SCOOP Runtime
To implement the SCOOP runtime I use a technique that tries to provide only the simplest guarantee: that once a processor is acquired, the calls that are issued on it from another processor are executed in the order they are dispatched.
Implementation of a processor
I represent a processor (essentially) as a work queue. This queue holds the jobs that the processor has to complete. However, the clients that have issued these jobs must have the assurance that they can maintain pre-/postcondition reasoning between the calls they have sent to the supplier processor.
This is the fundamental guarantee that I aim to provide.
Of course one way to do this is to give each client processor exclusive access to the supplier processor's work queue. This is the situation below where processor x has first acquired the supplier processor, and logged all the calls it wishes, followed by processors x and y.
As a solution to this, I propose using a queue of queues. This is slightly more complicated than the naive solution above, but offers better scalability. Each processor holds a queue, and each element in the queue represents a connection with a client processor. Each client is free to fill these queues as they wish, in parallel with one another.

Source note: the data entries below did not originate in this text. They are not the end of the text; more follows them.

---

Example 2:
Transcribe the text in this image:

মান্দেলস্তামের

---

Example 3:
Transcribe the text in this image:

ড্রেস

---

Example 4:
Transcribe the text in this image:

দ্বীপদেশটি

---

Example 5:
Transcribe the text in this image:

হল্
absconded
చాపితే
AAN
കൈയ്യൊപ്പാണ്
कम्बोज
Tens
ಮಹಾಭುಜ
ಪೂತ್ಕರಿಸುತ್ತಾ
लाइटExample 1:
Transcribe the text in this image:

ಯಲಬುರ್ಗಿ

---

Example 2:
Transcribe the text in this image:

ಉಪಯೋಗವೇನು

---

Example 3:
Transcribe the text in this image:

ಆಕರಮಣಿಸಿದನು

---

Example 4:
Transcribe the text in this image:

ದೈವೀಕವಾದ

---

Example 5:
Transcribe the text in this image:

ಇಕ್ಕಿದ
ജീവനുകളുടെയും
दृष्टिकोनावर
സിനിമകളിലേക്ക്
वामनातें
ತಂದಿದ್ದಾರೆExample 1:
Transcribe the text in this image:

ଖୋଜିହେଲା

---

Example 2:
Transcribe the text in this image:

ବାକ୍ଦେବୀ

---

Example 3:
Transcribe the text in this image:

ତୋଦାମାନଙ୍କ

- The contention for the supplier processor is reduced, while the queue of queues is not yet ful it can service many different clients.

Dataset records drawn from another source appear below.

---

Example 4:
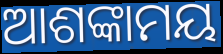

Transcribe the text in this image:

ଆଶଙ୍କାମୟ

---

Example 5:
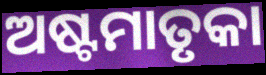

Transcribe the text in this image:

ଅଷ୍ଟମାତୃକା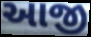
આજીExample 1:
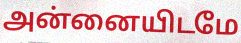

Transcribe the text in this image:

அன்னையிடமே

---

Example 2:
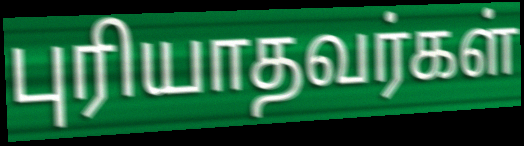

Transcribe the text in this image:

புரியாதவர்கள்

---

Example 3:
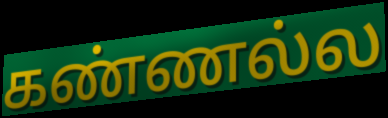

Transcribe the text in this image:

கண்ணல்ல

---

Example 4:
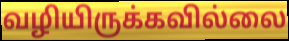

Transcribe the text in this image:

வழியிருக்கவில்லை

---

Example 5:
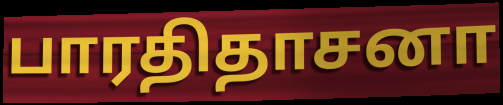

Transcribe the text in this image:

பாரதிதாசனாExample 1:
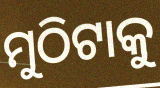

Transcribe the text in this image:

ମୁଠିଟାକୁ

- Since each client has their own private queue for the supplier they share less memory, which is lowers memory contention in multicore systems, lowering cross-core communication.
Of course these just describe the data structures used, the actual computations are performed by a processor thread. However, the processor thread actually has a very simple implementation: it just pulls private queues off of the queue of queues and processes the work inside the private queues until they are signaled as done.
The private queue
The private queue that links the client and the supplier processor has the responsibility of logging calls and tracking what sort of calls have been logged. Logging the calls for queries means waiting on the result to arrive before returning from the private queue.
The private queue performs very simple tracking, namely remembering if the last call made was a query. If the last call was a query, that means that any subsequent calls that are logged through the private queue can actually be performed directly by the client instead of by the supplier processor. This is because if the last completed action was a query, the supplier can not have any work remaining on it. Therefore, there is no harm (as the result cannot change) in executing the query directly on the client side.